Asian Journal of Research and Reports in Neurology

Background: Glioblastoma Multiforme (GBM) presents significant diagnostic and therapeutic challenges due to its complex molecular pathogenesis. Current diagnostic methods often fail to detect early molecular signatures critical for timely intervention. This study integrates microarray and RNA-Seq datasets from both serum and tissue samples to explore differentially expressed genes (DEGs) and protein-protein interaction networks, aiming to identify robust biomarkers and understand the molecular underpinnings of GBM.

Methods: Utilizing microarray datasets (GSE116520, GSE90604) and RNA-Seq datasets (GSE165595, GSE228512) from both brain tissue and serum samples, this study conducted integrative differential gene expression analysis using limma and DESeq2 packages. Functional annotation and gene ontology analyses were performed with DAVID and ShinyGO tools. Protein-Protein Interaction (PPI) networks were constructed using the STRING database and analysed via Cytoscape to identify central hub genes.

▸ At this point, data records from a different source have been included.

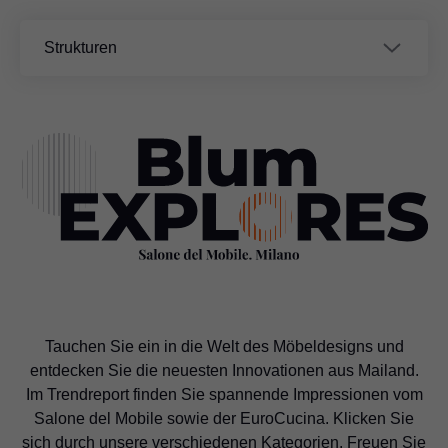
stehen auch auf der EuroCucina natürliche und somit
Strukturen
Materialien
Lösungen
einzigartige Strukturen.
Strukturen
Zu den Strukturen
Tauchen Sie ein in die Welt des Möbeldesigns und
entdecken Sie die neuesten Innovationen aus Mailand.
Im Trendreport finden Sie spannende Impressionen vom
Salone del Mobile sowie der EuroCucina. Klicken Sie
sich durch unsere verschiedenen Kategorien. Freuen Sie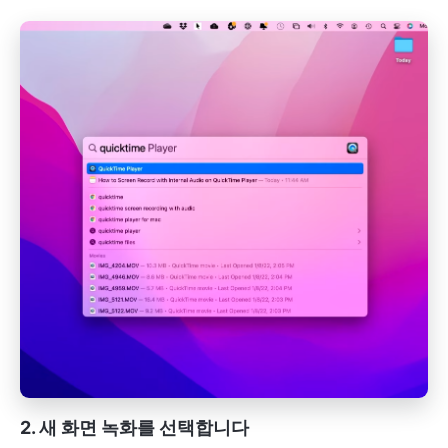
2. 새 화면 녹화를 선택합니다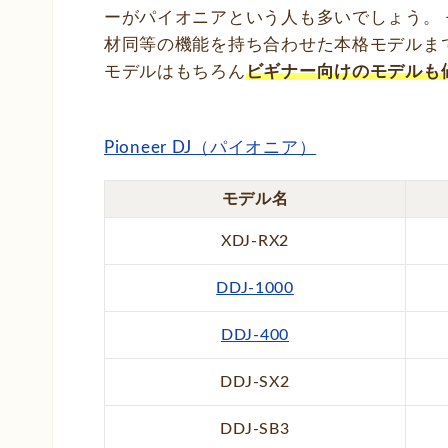
ーがパイオニアという人も多いでしょう。
材同等の機能を持ち合わせた本格モデルま
モデルはもちろん
ビギナー向けのモデルも
Pioneer DJ（パイオニア）
モデル名
XDJ-RX2
DDJ-1000
DDJ-400
DDJ-SX2
DDJ-SB3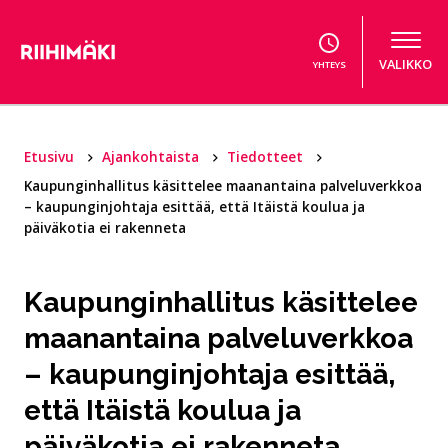
Hyppää sisältöön
VALIKKO
YHTEYS
Etusivu
Ajankohtaista
Tiedotteet
Kaupunginhallitus käsittelee maanantaina palveluverkkoa
– kaupunginjohtaja esittää, että Itäistä koulua ja
päiväkotia ei rakenneta
Kaupunginhallitus käsittelee
maanantaina palveluverkkoa
– kaupunginjohtaja esittää,
että Itäistä koulua ja
päiväkotia ei rakenneta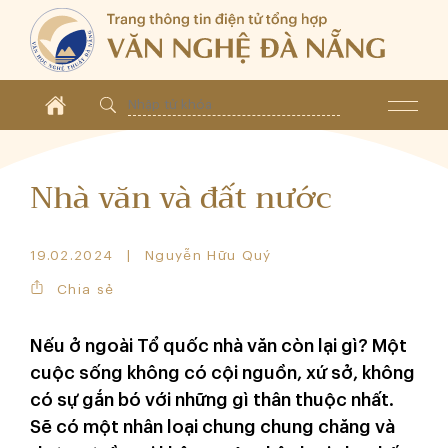
Nhà văn và đất nước
19.02.2024
Nguyễn Hữu Quý
Chia sẻ
Nếu ở ngoài Tổ quốc nhà văn còn lại gì? Một
cuộc sống không có cội nguồn, xứ sở, không
có sự gắn bó với những gì thân thuộc nhất.
Sẽ có một nhân loại chung chung chăng và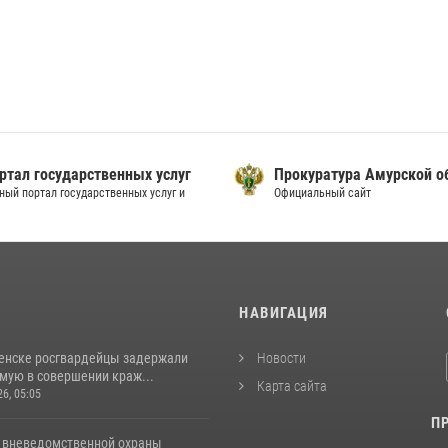
ртал государственных услуг
Прокуратура Амурской о
ный портал государственных услуг и
Официальный сайт
И
НАВИГАЦИЯ
енске росгвардейцы задержали
Новости
мую в совершении краж...
Карта сайта
26, 05:05
П
 вневедомственной охраны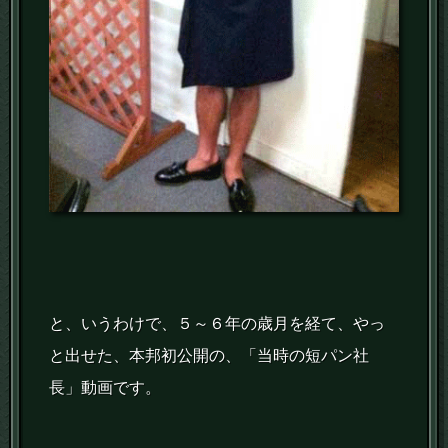
と、いうわけで、５～６年の歳月を経て、やっ
と出せた、本邦初公開の、「当時の短パン社
長」動画です。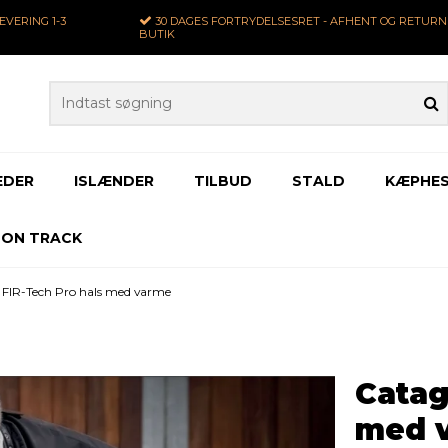
LEVERING
1-3
30 DAGES
FORTRYDELSESRET - AFHENT OG RETURNE
BUTIK
EDER
ISLÆNDER
TILBUD
STALD
KÆPHES
 ON TRACK
 FIR-Tech Pro hals med varme
Catag
med 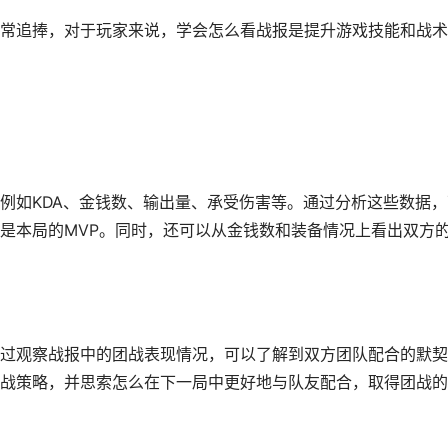
常追捧，对于玩家来说，学会怎么看战报是提升游戏技能和战术
例如KDA、金钱数、输出量、承受伤害等。通过分析这些数据，
是本局的MVP。同时，还可以从金钱数和装备情况上看出双方
过观察战报中的团战表现情况，可以了解到双方团队配合的默契
战策略，并思索怎么在下一局中更好地与队友配合，取得团战的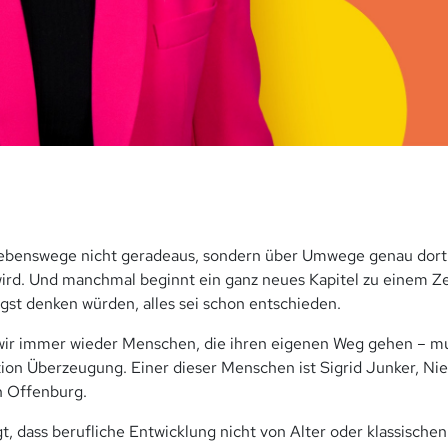
benswege nicht geradeaus, sondern über Umwege genau dort
wird. Und manchmal beginnt ein ganz neues Kapitel zu einem Z
ngst denken würden, alles sei schon entschieden.
wir immer wieder Menschen, die ihren eigenen Weg gehen – mu
tion Überzeugung. Einer dieser Menschen ist Sigrid Junker, Nie
n Offenburg.
t, dass berufliche Entwicklung nicht von Alter oder klassischen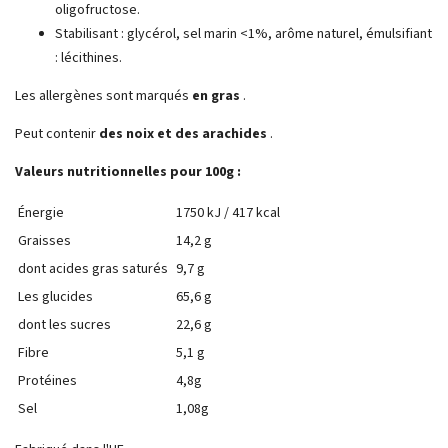
oligofructose.
Stabilisant : glycérol, sel marin <1%, arôme naturel, émulsifiant
: lécithines.
Les allergènes sont marqués
en gras
.
Peut contenir
des noix et des arachides
.
Valeurs nutritionnelles pour 100g :
Énergie
1750 kJ / 417 kcal
Graisses
14,2 g
dont acides gras saturés
9,7 g
Les glucides
65,6 g
dont les sucres
22,6 g
Fibre
5,1 g
Protéines
4,8g
Sel
1,08g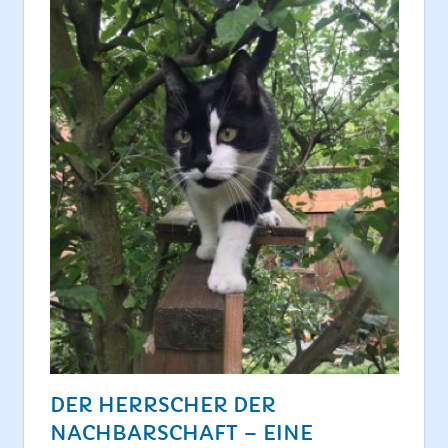
DER HERRSCHER DER
NACHBARSCHAFT – EINE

Results: The analysis and cross-technology validation highlighted 1,051 common DEGs across tissue datasets, with 87 upregulated and 255 downregulated. Notably, three genes, MAST3, ADAM11, and PTPRK, were consistent across tissue and serum datasets, suggesting their utility as non-invasive biomarkers. Functional annotation identified critical biological processes and pathways disrupted in GBM, such as cell division, angiogenesis, and cell adhesion. The PPI network analysis identified central hub genes, offering insights into the molecular interactions contributing to GBM pathophysiology.

Conclusion: This study underscores a complex network of molecular interactions pivotal to GBM pathophysiology. The identified DEGs and pathways provide a foundation for developing diagnostic panels and therapeutic targets, emphasizing the need for further research to translate these biomarkers from bench to bedside.